═════ INPUT RECORDS ═════

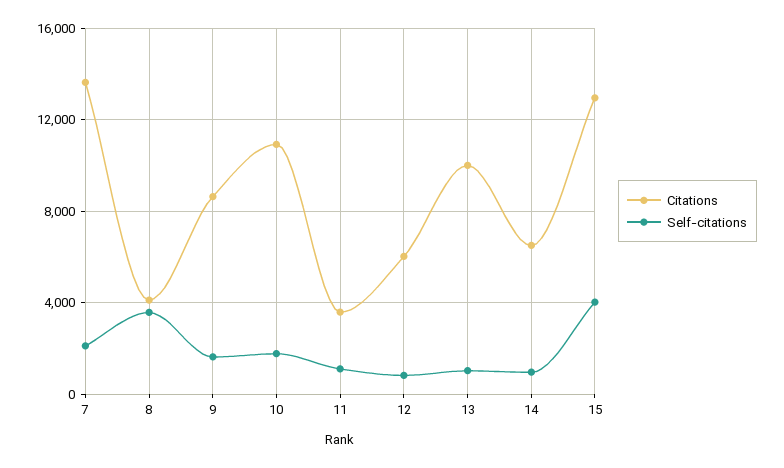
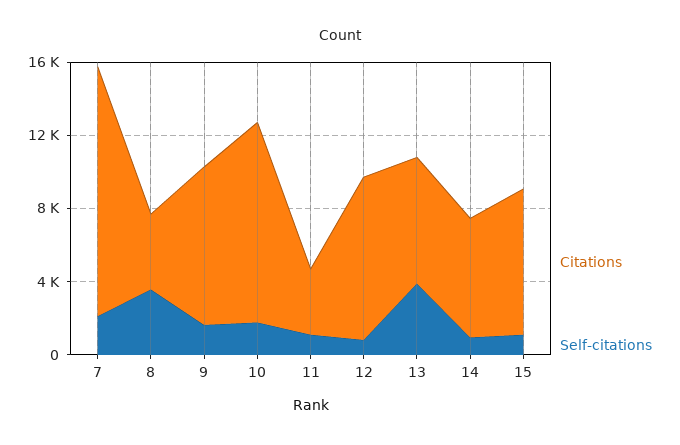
Citations, 12: 6000 -> 9000
Citations, 13: 10000 -> 7000
Self-citations, 13: 1000 -> 4000
Citations, 15: 13000 -> 8000
Self-citations, 15: 4000 -> 1000

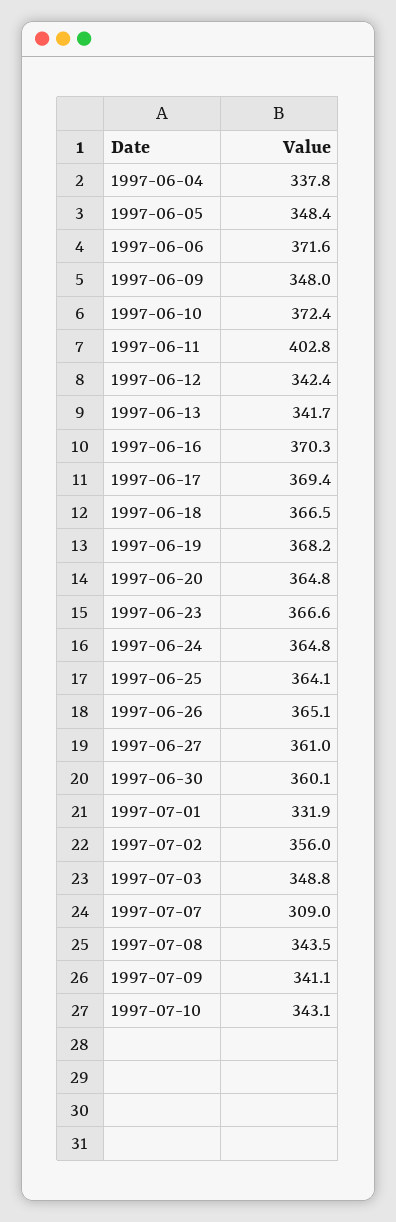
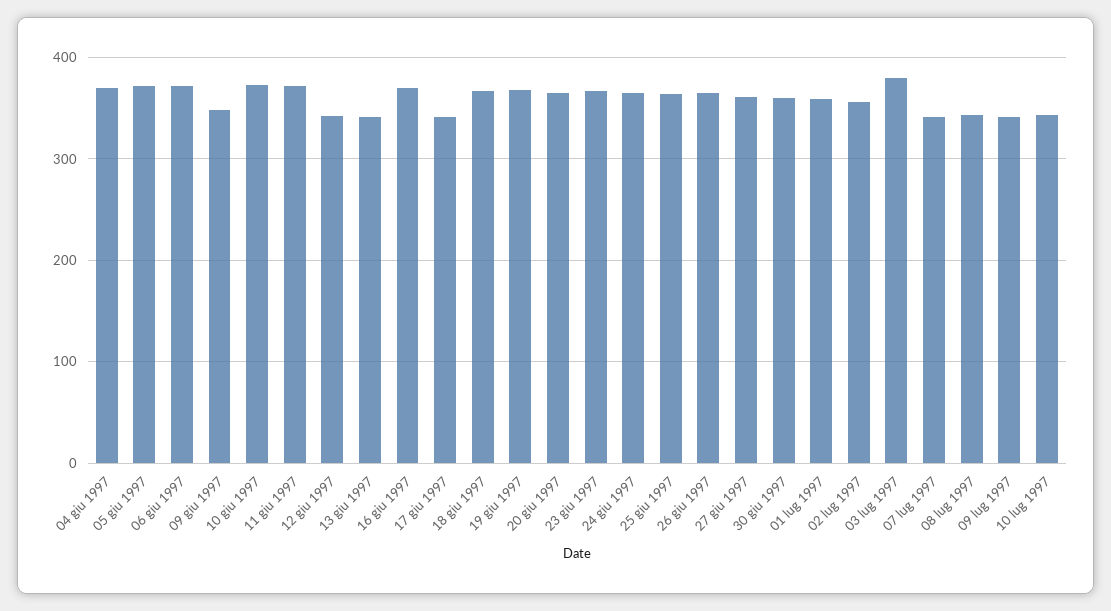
1997-06-04: 337.8 -> 370
1997-06-05: 348.4 -> 370
1997-06-11: 402.8 -> 370
1997-06-17: 369.4 -> 340
1997-07-01: 331.9 -> 360
1997-07-03: 348.8 -> 380
1997-07-07: 309 -> 340

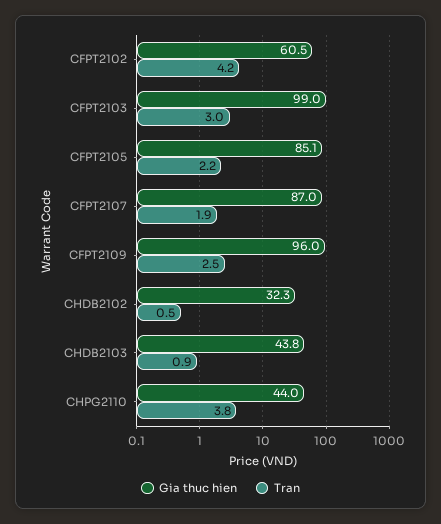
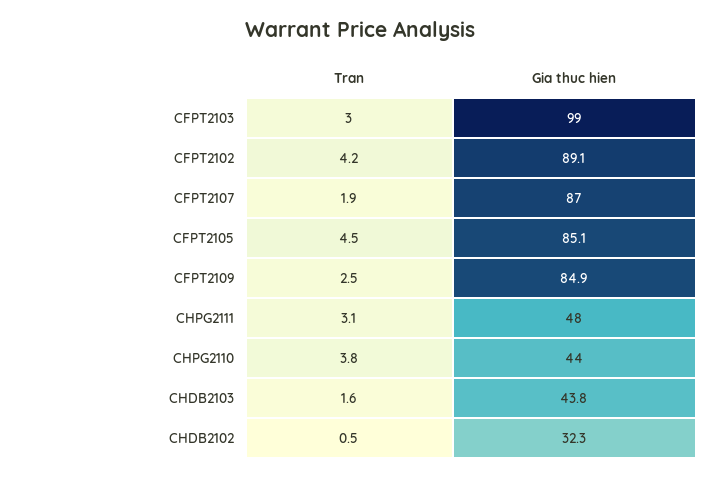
Gia thuc hien, CFPT2102: 60.5 -> 89.1
Tran, CFPT2105: 2.2 -> 4.5
Gia thuc hien, CFPT2109: 96 -> 84.9
Tran, CHDB2103: 0.9 -> 1.6
Tran, CHPG2111: none -> 3.1
Gia thuc hien, CHPG2111: none -> 48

═════

● **EXERCISE GOAL**
Reproduce each line of the records above, exactly and without pictures.

● **TASK SOLUTION**
Citations, 12: 6000 -> 9000
Citations, 13: 10000 -> 7000
Self-citations, 13: 1000 -> 4000
Citations, 15: 13000 -> 8000
Self-citations, 15: 4000 -> 1000

1997-06-04: 337.8 -> 370
1997-06-05: 348.4 -> 370
1997-06-11: 402.8 -> 370
1997-06-17: 369.4 -> 340
1997-07-01: 331.9 -> 360
1997-07-03: 348.8 -> 380
1997-07-07: 309 -> 340

Gia thuc hien, CFPT2102: 60.5 -> 89.1
Tran, CFPT2105: 2.2 -> 4.5
Gia thuc hien, CFPT2109: 96 -> 84.9
Tran, CHDB2103: 0.9 -> 1.6
Tran, CHPG2111: none -> 3.1
Gia thuc hien, CHPG2111: none -> 48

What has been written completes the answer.